Records from a dataset

== Segment start ==

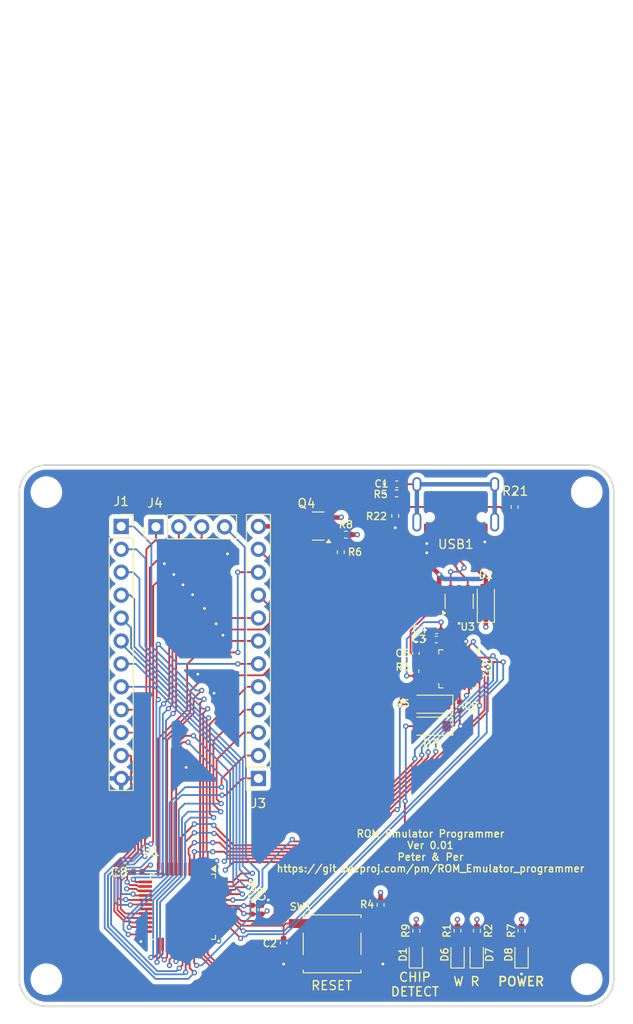
<source format=kicad_pcb>
(kicad_pcb
	(version 20240108)
	(generator "pcbnew")
	(generator_version "8.0")
	(general
		(thickness 1.6)
		(legacy_teardrops no)
	)
	(paper "A4")
	(title_block
		(title "ROM Emulator Programmer")
		(date "2024-11-04")
		(rev "0.02")
		(company "Peter & Per")
	)
	(layers
		(0 "F.Cu" signal)
		(1 "In1.Cu" signal)
		(2 "In2.Cu" signal)
		(31 "B.Cu" signal)
		(32 "B.Adhes" user "B.Adhesive")
		(33 "F.Adhes" user "F.Adhesive")
		(34 "B.Paste" user)
		(35 "F.Paste" user)
		(36 "B.SilkS" user "B.Silkscreen")
		(37 "F.SilkS" user "F.Silkscreen")
		(38 "B.Mask" user)
		(39 "F.Mask" user)
		(40 "Dwgs.User" user "User.Drawings")
		(41 "Cmts.User" user "User.Comments")
		(42 "Eco1.User" user "User.Eco1")
		(43 "Eco2.User" user "User.Eco2")
		(44 "Edge.Cuts" user)
		(45 "Margin" user)
		(46 "B.CrtYd" user "B.Courtyard")
		(47 "F.CrtYd" user "F.Courtyard")
		(48 "B.Fab" user)
		(49 "F.Fab" user)
		(50 "User.1" user)
		(51 "User.2" user)
		(52 "User.3" user)
		(53 "User.4" user)
		(54 "User.5" user)
		(55 "User.6" user)
		(56 "User.7" user)
		(57 "User.8" user)
		(58 "User.9" user)
	)
	(setup
		(stackup
			(layer "F.SilkS"
				(type "Top Silk Screen")
			)
			(layer "F.Paste"
				(type "Top Solder Paste")
			)
			(layer "F.Mask"
				(type "Top Solder Mask")
				(thickness 0.01)
			)
			(layer "F.Cu"
				(type "copper")
				(thickness 0.035)
			)
			(layer "dielectric 1"
				(type "prepreg")
				(thickness 0.1)
				(material "FR4")
				(epsilon_r 4.5)
				(loss_tangent 0.02)
			)
			(layer "In1.Cu"
				(type "copper")
				(thickness 0.035)
			)
			(layer "dielectric 2"
				(type "core")
				(thickness 1.24)
				(material "FR4")
				(epsilon_r 4.5)
				(loss_tangent 0.02)
			)
			(layer "In2.Cu"
				(type "copper")
				(thickness 0.035)
			)
			(layer "dielectric 3"
				(type "prepreg")
				(thickness 0.1)
				(material "FR4")
				(epsilon_r 4.5)
				(loss_tangent 0.02)
			)
			(layer "B.Cu"
				(type "copper")
				(thickness 0.035)
			)
			(layer "B.Mask"
				(type "Bottom Solder Mask")
				(thickness 0.01)
			)
			(layer "B.Paste"
				(type "Bottom Solder Paste")
			)
			(layer "B.SilkS"
				(type "Bottom Silk Screen")
			)
			(copper_finish "None")
			(dielectric_constraints no)
		)
		(pad_to_mask_clearance 0)
		(allow_soldermask_bridges_in_footprints no)
		(pcbplotparams
			(layerselection 0x00010fc_ffffffff)
			(plot_on_all_layers_selection 0x0000000_00000000)
			(disableapertmacros no)
			(usegerberextensions no)
			(usegerberattributes yes)
			(usegerberadvancedattributes yes)
			(creategerberjobfile yes)
			(dashed_line_dash_ratio 12.000000)
			(dashed_line_gap_ratio 3.000000)
			(svgprecision 4)
			(plotframeref no)
			(viasonmask no)
			(mode 1)
			(useauxorigin no)
			(hpglpennumber 1)
			(hpglpenspeed 20)
			(hpglpendiameter 15.000000)
			(pdf_front_fp_property_popups yes)
			(pdf_back_fp_property_popups yes)
			(dxfpolygonmode yes)
			(dxfimperialunits yes)
			(dxfusepcbnewfont yes)
			(psnegative no)
			(psa4output no)
			(plotreference yes)
			(plotvalue yes)
			(plotfptext yes)
			(plotinvisibletext no)
			(sketchpadsonfab no)
			(subtractmaskfromsilk no)
			(outputformat 1)
			(mirror no)
			(drillshape 1)
			(scaleselection 1)
			(outputdirectory "")
		)
	)
	(net 0 "")
	(net 1 "GND")
	(net 2 "+5V")
	(net 3 "/RX0")
	(net 4 "/UPDI")
	(net 5 "/D1")
	(net 6 "/A8")
	(net 7 "/A0")
	(net 8 "/D0")
	(net 9 "/A6")
	(net 10 "/D3")
	(net 11 "/A1")
	(net 12 "/A5")
	(net 13 "/A11")
	(net 14 "/A3")
	(net 15 "/CD_LED")
	(net 16 "/A10")
	(net 17 "/A7")
	(net 18 "/A9")
	(net 19 "unconnected-(U1-PC07-Pad19)")
	(net 20 "/D4")
	(net 21 "/D2")
	(net 22 "/A2")
	(net 23 "/D6")
	(net 24 "/USB_N")
	(net 25 "Net-(USB1-CC1)")
	(net 26 "Net-(USB1-CC2)")
	(net 27 "/VUSB")
	(net 28 "Net-(USB1-DP1)")
	(net 29 "Net-(USB1-DN1)")
	(net 30 "unconnected-(USB1-SBU2-Pad3)")
	(net 31 "unconnected-(USB1-SBU1-Pad9)")
	(net 32 "/A12")
	(net 33 "/A13")
	(net 34 "/D5")
	(net 35 "/D7")
	(net 36 "/A-1")
	(net 37 "/~{OE}")
	(net 38 "Net-(D6-A)")
	(net 39 "/~{BYTE}")
	(net 40 "/~{WE}")
	(net 41 "unconnected-(U1-PF03-Pad37)")
	(net 42 "/R_LED")
	(net 43 "Net-(D8-A)")
	(net 44 "/USB_P")
	(net 45 "/A4")
	(net 46 "Net-(Q4-G)")
	(net 47 "/~{VCC_EN}")
	(net 48 "/VCC_EN")
	(net 49 "Net-(D1-A)")
	(net 50 "/~{DCD}")
	(net 51 "/~{CTS}")
	(net 52 "/~{DSR}")
	(net 53 "Net-(D5-K)")
	(net 54 "/~{RI}")
	(net 55 "/~{RST}")
	(net 56 "Net-(U2-NC{slash}DCD_ECI{slash}VPP)")
	(net 57 "Net-(U2-~{RST})")
	(net 58 "/TX0")
	(net 59 "Net-(USB1-SHIELD)")
	(net 60 "/W_LED")
	(net 61 "Net-(D7-A)")
	(net 62 "unconnected-(U2-~{SUSPEND}{slash}RI_ECI-Pad17)")
	(net 63 "/~{RTS}")
	(net 64 "unconnected-(U2-CTS_ECI-Pad10)")
	(net 65 "unconnected-(U2-GPIO.1_ECI{slash}DSR_ECI-Pad14)")
	(net 66 "/~{DTR}")
	(net 67 "unconnected-(U2-RTS_ECI-Pad11)")
	(net 68 "/VIO")
	(net 69 "Net-(D3-K)")
	(footprint "Connector_PinSocket_2.54mm:PinSocket_1x12_P2.54mm_Vertical" (layer "F.Cu") (at 50.546 62.738 180))
	(footprint "Resistor_SMD:R_0402_1005Metric" (layer "F.Cu") (at 64.1096 76.7588 -90))
	(footprint "Resistor_SMD:R_0402_1005Metric" (layer "F.Cu") (at 74.803 79.627 90))
	(footprint "MountingHole:MountingHole_3mm" (layer "F.Cu") (at 87 31))
	(footprint "Connector_PinSocket_2.54mm:PinSocket_1x12_P2.54mm_Vertical" (layer "F.Cu") (at 35.306 34.798))
	(footprint "Diode_SMD:Nexperia_CFP3_SOD-123W" (layer "F.Cu") (at 75.7936 43.182 90))
	(footprint "Diode_SMD:D_SOD-123" (layer "F.Cu") (at 69.7728 56.9468 180))
	(footprint "Package_TO_SOT_SMD:SOT-23" (layer "F.Cu") (at 57.1777 34.7624 180))
	(footprint "MountingHole:MountingHole_3mm" (layer "F.Cu") (at 27 85))
	(footprint "Package_DFN_QFN:QFN-24-1EP_4x4mm_P0.5mm_EP2.6x2.6mm" (layer "F.Cu") (at 72.6748 50.5905 -90))
	(footprint "ROM_Emulator_programmer:SW_Push_1P1T_NO_CK_K2-1102SP-C4SC-04" (layer "F.Cu") (at 58.7248 81.0768 180))
	(footprint "Resistor_SMD:R_0402_1005Metric" (layer "F.Cu") (at 65.7352 33.6296 90))
	(footprint "Resistor_SMD:R_0402_1005Metric" (layer "F.Cu") (at 65.8876 31.1404 180))
	(footprint "Capacitor_SMD:C_0402_1005Metric" (layer "F.Cu") (at 49.8348 77.2948 -90))
	(footprint "Capacitor_SMD:C_0402_1005Metric" (layer "F.Cu") (at 72.898 54.7396 90))
	(footprint "Resistor_SMD:R_0402_1005Metric" (layer "F.Cu") (at 67.9704 50.8508 90))
	(footprint "ROM_Emulator_programmer:HRO-TYPE-C-31-M-12" (layer "F.Cu") (at 72.458 27.532 180))
	(footprint "MountingHole:MountingHole_3mm" (layer "F.Cu") (at 27 31))
	(footprint "Connector_PinHeader_2.54mm:PinHeader_1x04_P2.54mm_Vertical" (layer "F.Cu") (at 39.1668 34.8488 90))
	(footprint "Package_QFP:TQFP-48_7x7mm_P0.5mm" (layer "F.Cu") (at 42.164 76.962 -90))
	(footprint "Capacitor_SMD:C_0402_1005Metric" (layer "F.Cu") (at 70.3072 47.3456))
	(footprint "Diode_SMD:D_SOD-123" (layer "F.Cu") (at 69.7748 54.5084 180))
	(footprint "LED_SMD:LED_0603_1608Metric" (layer "F.Cu") (at 74.7776 82.2705 90))
	(footprint "MountingHole:MountingHole_3mm" (layer "F.Cu") (at 87 85))
	(footprint "LED_SMD:LED_0603_1608Metric" (layer "F.Cu") (at 72.6522 82.2705 90))
	(footprint "Capacitor_SMD:C_0402_1005Metric" (layer "F.Cu") (at 65.9104 30.1244 180))
	(footprint "Resistor_SMD:R_0402_1005Metric" (layer "F.Cu") (at 72.644 79.627 90))
	(footprint "LED_SMD:LED_0603_1608Metric"
		(layer "F.Cu")
		(uuid "ab21e81e-f539-4c64-8a1f-2f876f2db6c7")
		(at 68.0212 82.2705 90)
		(descr "LED SMD 0603 (1608 Metric), square (rectangular) end terminal, IPC_7351 nominal, (Body size source: http://www.tortai-tech.com/upload/download/2011102023233369053.pdf), generated with kicad-footprint-generator")
		(tags "LED")
		(property "Reference" "D1"
			(at 0 -1.43 90)
			(layer "F.SilkS")
			(uuid "2c77bf36-273d-4f5f-b56c-2780b5aa2be4")
			(effects
				(font
					(size 0.8 0.8)
					(thickness 0.15)
				)
			)
		)
		(property "Value" "GREEN"
			(at 0 1.43 90)
			(layer "F.Fab")
			(uuid "62aff63a-17ba-4462-b466-0374f1ce28c8")
			(effects
				(font
					(size 1 1)
					(thickness 0.15)
				)
			)
		)
		(property "Footprint" "LED_SMD:LED_0603_1608Metric"
			(at 0 0 90)
			(unlocked yes)
			(layer "F.Fab")
			(hide yes)
			(uuid "883d8150-52be-4ab8-9b38-a638973ae420")
			(effects
				(font
					(size 1.27 1.27)
					(thickness 0.15)
				)
			)
		)
		(property "Datasheet" ""
			(at 0 0 90)
			(unlocked yes)
			(layer "F.Fab")
			(hide yes)
			(uuid "9efcb7c7-9a5c-472b-8e1a-48fa6f39e5df")
			(effects
				(font
					(size 1.27 1.27)
					(thickness 0.15)
				)
			)
		)
		(property "Description" "Light emitting diode"
			(at 0 0 90)
			(unlocked yes)
			(layer "F.Fab")
			(hide yes)
			(uuid "3b268d8f-3b53-4250-97ff-549547426ce4")
			(effects
				(font
					(size 1.27 1.27)
					(thickness 0.15)
				)
			)
		)
		(property "VOLTAGE" ""
			(at 0 0 90)
			(unlocked yes)
			(layer "F.Fab")
			(hide yes)
			(uuid "efd21516-7cea-4331-a645-1745866a2799")
			(effects
				(font
					(size 1 1)
					(thickness 0.15)
				)
			)
		)
		(property "LCSC" "C84264"
			(at 0 0 90)
			(unlocked yes)
			(layer "F.Fab")
			(hide yes)
			(uuid "d43e33ef-ed35-4723-9699-8d370f276e71")
			(effects
				(font
					(size 1 1)
					(thickness 0.15)
				)
			)
		)
		(property "OC_FARNELL" ""
			(at 0 0 90)
			(unlocked yes)
			(layer "F.Fab")
			(hide yes)
			(uuid "497d5efe-5e32-47da-867a-5d0302be1182")
			(effects
				(font
					(size 1 1)
					(thickness 0.15)
				)
			)
		)
		(property "OC_NEWARK" ""
			(at 0 0 90)
			(unlocked yes)
			(layer "F.Fab")
			(hide yes)
			(uuid "76ad25bd-6d77-45b6-81f1-903d2eb118ea")
			(effects
				(font
					(size 1 1)
					(thickness 0.15)
				)
			)
		)
		(property "PACKAGE" ""
			(at 0 0 90)
			(unlocked yes)
			(layer "F.Fab")
			(hide yes)
			(uuid "759dddfa-ca54-4c14-ac9a-cfb6376cec66")
			(effects
				(font
					(size 1 1)
					(thickness 0.15)
				)
			)
		)
		(property "Purchase-URL" ""
			(at 0 0 90)
			(unlocked yes)
			(layer "F.Fab")
			(hide yes)
			(uuid "67d5eda6-cb17-4e75-b9e0-aeba5026013d")
			(effects
				(font
					(size 1 1)
					(thickness 0.15)
				)
			)
		)
		(property "SUPPLIER" ""
			(at 0 0 90)
			(unlocked yes)
			(layer "F.Fab")
			(hide yes)
			(uuid "5f54260d-d2b3-42ca-81fc-b857e19b5164")
			(effects
				(font
					(size 1 1)
					(thickness 0.15)
				)
			)
		)
		(property ki_fp_filters "LED* LED_SMD:* LED_THT:*")
		(path "/fde9822f-363e-44b0-ab4c-e502766ecfc0")
		(sheetname "Root")
		(sheetfile "ROM_Emulator_programmer.kicad_sch")
		(attr smd)
		(fp_line
			(start 0.8 -0.735)
			(end -1.485 -0.735)
			(stroke
				(width 0.12)
				(type solid)
			)
			(layer "F.SilkS")
			(uuid "7273801f-5525-451d-9528-3be323efef8a")
		)
		(fp_line
			(start -1.485 -0.735)
			(end -1.485 0.735)
			(stroke
				(width 0.12)
				(type solid)
			)
			(layer "F.SilkS")
			(uuid "6c482ff6-7760-4a3a-8111-917317b644f4")
		)
		(fp_line
			(start -1.485 0.735)
			(end 0.8 0.735)
			(stroke
				(width 0.12)
				(type solid)
			)
			(layer "F.SilkS")
			(uuid "df52
... [561606 chars truncated]
</source>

== Segment end ==

**The problem**
For the records above, count the lines that contain the word "source" and give only that number.

**Answer section**
3